Note that if you generate your initial configuration using the make_config command, the first ‘’snapshot’’ of the coordinate file will contain the initial configuration of all the species in the system for a given box. You can use this configuration to check on whether the initial configuration is reasonable, or use it as an input to other codes. Note that the initial configuration will be generated using a configurational biased scheme, so it may be a better starting configuration than if you used other methods.

  • Checkpoint file (*.chk): A checkpoint file is written every Coord_Freq steps. This can be used to restart a simulation from this point using all of the same information as the run that was used to generate the checkpoint file. To do this, you must use the checkpoint restart option (see Start Type. It will basically pick up where the simulation left off, using the same random number seed, maximum displacements, etc. This is useful in case your job crashes and you want to continue running a job. You can also use the checkpoint file to start a new simulation using the configuration of the checkpoint file as an initial configuration and the optimized maximum displacements. To do this, use the script read_old.py. You will need to set a new random number seed if you do this. See the documentation in Starting Seed for more details.

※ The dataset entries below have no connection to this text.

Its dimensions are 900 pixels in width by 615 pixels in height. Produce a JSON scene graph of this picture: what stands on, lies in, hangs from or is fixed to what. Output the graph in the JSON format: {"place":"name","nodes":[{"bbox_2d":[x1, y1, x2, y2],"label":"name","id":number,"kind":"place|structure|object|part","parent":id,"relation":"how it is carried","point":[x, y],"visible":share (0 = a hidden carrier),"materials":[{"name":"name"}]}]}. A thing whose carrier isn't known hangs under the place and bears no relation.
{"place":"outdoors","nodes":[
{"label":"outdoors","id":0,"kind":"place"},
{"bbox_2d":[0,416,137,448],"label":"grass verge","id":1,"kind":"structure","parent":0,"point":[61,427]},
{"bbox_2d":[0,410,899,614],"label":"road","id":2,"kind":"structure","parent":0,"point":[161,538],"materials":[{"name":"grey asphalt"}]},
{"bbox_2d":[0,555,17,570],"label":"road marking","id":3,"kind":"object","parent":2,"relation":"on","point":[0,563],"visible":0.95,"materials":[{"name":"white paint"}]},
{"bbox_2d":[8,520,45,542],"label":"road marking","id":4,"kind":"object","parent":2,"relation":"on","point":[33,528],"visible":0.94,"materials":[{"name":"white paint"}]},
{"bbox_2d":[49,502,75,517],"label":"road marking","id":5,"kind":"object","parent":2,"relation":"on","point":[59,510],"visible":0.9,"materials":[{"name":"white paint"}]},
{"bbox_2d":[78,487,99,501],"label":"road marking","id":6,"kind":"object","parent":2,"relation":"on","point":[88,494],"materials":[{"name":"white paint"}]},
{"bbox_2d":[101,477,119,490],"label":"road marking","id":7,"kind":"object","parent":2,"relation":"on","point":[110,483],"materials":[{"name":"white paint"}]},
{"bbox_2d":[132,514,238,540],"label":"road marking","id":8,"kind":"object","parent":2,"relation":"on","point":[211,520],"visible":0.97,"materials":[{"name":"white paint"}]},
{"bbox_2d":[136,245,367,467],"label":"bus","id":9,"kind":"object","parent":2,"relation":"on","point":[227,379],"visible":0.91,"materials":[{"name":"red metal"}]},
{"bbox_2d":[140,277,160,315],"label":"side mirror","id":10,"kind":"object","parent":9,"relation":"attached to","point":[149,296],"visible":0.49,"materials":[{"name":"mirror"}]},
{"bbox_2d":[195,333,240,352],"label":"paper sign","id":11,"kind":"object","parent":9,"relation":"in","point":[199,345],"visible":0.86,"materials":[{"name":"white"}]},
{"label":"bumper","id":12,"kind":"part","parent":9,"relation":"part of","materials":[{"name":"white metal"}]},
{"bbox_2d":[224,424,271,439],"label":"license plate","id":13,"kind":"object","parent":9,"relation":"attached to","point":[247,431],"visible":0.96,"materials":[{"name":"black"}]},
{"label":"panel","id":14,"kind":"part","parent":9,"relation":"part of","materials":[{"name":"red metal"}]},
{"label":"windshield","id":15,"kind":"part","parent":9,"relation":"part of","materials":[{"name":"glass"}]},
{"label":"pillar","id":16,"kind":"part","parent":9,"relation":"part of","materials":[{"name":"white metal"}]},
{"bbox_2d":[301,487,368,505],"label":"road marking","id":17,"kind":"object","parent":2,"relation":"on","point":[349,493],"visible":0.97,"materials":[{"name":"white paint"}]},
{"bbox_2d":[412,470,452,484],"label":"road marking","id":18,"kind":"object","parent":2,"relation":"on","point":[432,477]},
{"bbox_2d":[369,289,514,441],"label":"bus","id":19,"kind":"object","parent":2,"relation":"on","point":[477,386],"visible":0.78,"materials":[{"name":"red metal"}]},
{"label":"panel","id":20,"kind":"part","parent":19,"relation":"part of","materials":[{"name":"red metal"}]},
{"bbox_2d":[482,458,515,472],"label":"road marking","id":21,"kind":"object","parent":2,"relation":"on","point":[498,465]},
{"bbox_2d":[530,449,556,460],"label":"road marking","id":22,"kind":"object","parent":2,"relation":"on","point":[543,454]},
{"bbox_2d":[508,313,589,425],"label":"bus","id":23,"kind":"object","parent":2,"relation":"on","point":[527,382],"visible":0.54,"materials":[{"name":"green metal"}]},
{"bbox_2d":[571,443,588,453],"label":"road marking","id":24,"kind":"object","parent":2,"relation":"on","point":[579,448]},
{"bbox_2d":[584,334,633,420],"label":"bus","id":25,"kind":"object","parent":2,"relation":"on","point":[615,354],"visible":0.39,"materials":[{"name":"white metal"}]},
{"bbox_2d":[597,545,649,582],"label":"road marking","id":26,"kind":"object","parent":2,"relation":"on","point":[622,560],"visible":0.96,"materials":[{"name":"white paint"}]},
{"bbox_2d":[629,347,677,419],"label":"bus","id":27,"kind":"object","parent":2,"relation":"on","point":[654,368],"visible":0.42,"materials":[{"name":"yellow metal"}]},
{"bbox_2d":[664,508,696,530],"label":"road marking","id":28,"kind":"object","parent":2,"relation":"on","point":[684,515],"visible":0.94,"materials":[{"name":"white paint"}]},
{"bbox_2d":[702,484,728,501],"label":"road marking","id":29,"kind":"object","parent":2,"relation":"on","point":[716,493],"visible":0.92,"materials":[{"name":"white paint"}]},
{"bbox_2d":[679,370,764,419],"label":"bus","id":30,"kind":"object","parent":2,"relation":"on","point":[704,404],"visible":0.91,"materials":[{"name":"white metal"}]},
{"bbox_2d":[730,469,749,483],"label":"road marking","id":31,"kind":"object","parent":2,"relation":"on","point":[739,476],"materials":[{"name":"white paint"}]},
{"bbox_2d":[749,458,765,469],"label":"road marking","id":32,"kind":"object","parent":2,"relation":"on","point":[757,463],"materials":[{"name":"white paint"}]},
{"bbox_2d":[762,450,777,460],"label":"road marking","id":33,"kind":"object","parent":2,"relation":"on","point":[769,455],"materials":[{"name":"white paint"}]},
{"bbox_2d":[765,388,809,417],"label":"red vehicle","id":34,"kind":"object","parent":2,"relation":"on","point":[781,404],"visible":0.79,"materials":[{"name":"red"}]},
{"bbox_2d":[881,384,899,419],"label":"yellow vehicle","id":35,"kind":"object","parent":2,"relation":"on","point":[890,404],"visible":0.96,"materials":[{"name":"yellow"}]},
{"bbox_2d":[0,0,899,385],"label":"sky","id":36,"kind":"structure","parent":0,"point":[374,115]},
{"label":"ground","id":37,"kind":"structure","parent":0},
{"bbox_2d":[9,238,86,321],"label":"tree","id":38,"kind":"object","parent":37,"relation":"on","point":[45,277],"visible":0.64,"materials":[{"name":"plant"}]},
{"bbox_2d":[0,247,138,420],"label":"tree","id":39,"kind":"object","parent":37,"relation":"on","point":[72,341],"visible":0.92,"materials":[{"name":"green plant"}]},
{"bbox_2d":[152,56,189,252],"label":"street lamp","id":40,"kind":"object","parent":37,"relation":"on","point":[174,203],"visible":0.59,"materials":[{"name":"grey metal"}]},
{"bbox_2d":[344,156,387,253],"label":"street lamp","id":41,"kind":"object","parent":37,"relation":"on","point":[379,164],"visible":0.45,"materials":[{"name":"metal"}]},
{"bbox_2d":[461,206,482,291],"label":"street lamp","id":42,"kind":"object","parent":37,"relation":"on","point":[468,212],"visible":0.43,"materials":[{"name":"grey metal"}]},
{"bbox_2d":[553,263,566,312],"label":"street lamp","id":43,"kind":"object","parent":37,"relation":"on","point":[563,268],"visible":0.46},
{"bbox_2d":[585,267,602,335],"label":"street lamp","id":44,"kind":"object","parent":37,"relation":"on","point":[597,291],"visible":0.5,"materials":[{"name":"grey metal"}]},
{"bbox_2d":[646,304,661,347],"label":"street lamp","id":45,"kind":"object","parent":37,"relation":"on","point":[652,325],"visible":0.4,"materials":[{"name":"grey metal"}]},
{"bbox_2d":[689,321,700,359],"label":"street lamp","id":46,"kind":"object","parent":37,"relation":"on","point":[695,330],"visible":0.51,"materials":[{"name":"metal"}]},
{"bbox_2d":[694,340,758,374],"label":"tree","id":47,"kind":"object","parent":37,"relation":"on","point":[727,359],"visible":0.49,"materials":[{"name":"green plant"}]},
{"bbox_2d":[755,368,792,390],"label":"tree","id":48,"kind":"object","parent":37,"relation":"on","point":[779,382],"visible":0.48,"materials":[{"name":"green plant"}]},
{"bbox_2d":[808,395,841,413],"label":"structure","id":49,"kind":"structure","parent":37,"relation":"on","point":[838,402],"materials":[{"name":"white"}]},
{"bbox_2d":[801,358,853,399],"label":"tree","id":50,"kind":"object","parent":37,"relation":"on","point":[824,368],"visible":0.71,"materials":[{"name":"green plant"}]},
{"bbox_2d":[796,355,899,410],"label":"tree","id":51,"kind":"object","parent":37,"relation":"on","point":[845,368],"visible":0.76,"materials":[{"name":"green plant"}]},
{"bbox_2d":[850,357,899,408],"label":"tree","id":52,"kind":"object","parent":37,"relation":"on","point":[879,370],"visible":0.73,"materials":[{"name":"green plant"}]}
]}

  • H-matrix file (*.H or *.box#.H): This file is written to every Coord_Freq MC steps. The first line is the box volume in angstrom3. The next three lines are the box coordinates in angstrom in an H-matrix form. Since Cassandra only supports cubic boxes at the moment, this is just a diagonal and symmetric matrix, but is included here for later versions that will enable non-orthogonal boxes. After this, a blank line is written. The next line is the box number, and the final line(s) is(are) the species ID and number of molecules for that species in this box. If there are three species, there will be three lines. This output is repeated every Coord_Freq times. This file allows you to compute the density of the box during constant pressure simulations.
  • Property file (*.prp# or *.box#.prp#): This file lists the instantaneous thermodynamic and state properties for each box. Note that you can have more than one property file (hence the # after ‘prp’) and more than one box (also why there is a # after ‘box’). The user specifies which properties are to be written and in what order, and these are then reproduced in this file. The file is written to every Prop_Freq steps. A header is written to the first two lines to designate what each property is. You may use this file to compute thermodynamic averages.
  • Widom property file (*.spec#.wprp or *.spec#.box#.wprp): This file lists the average widom_var (defined in CBMC Widom Insertion Method) for each system configuration (step) in which Widom insertions are performed for a given species and a given box. The species number is the # in .spec# in the file extension. For a multi-box system, the box number is the # in .box#. The first column contains the number of MC steps or sweeps that have been completed when the Widom insertions are performed and the second column contains the average widom_var for that step.
  • Secondary Widom property file (*.spec#.wprp2 *.spec#.box#.wprp2): This file lists the average widom_var (defined in CBMC Widom Insertion Method) for each Widom insertion subgroup in each system configuration (step) in which Widom insertions are performed for a given species and a given box. The naming convention is analogous to that of normal Widom property files. There is one row (line) per system configuration (frame) in which Widom insertions are performed for the species and box, and one column per subgroup per Widom insertion frame. Unlike basic Widom property files, these do not have row or column labels, and do not include the step number or sweep number, but the step number or sweep number corresponding to each row is the same as in the Widom property file. Further details are given in Widom Insertion).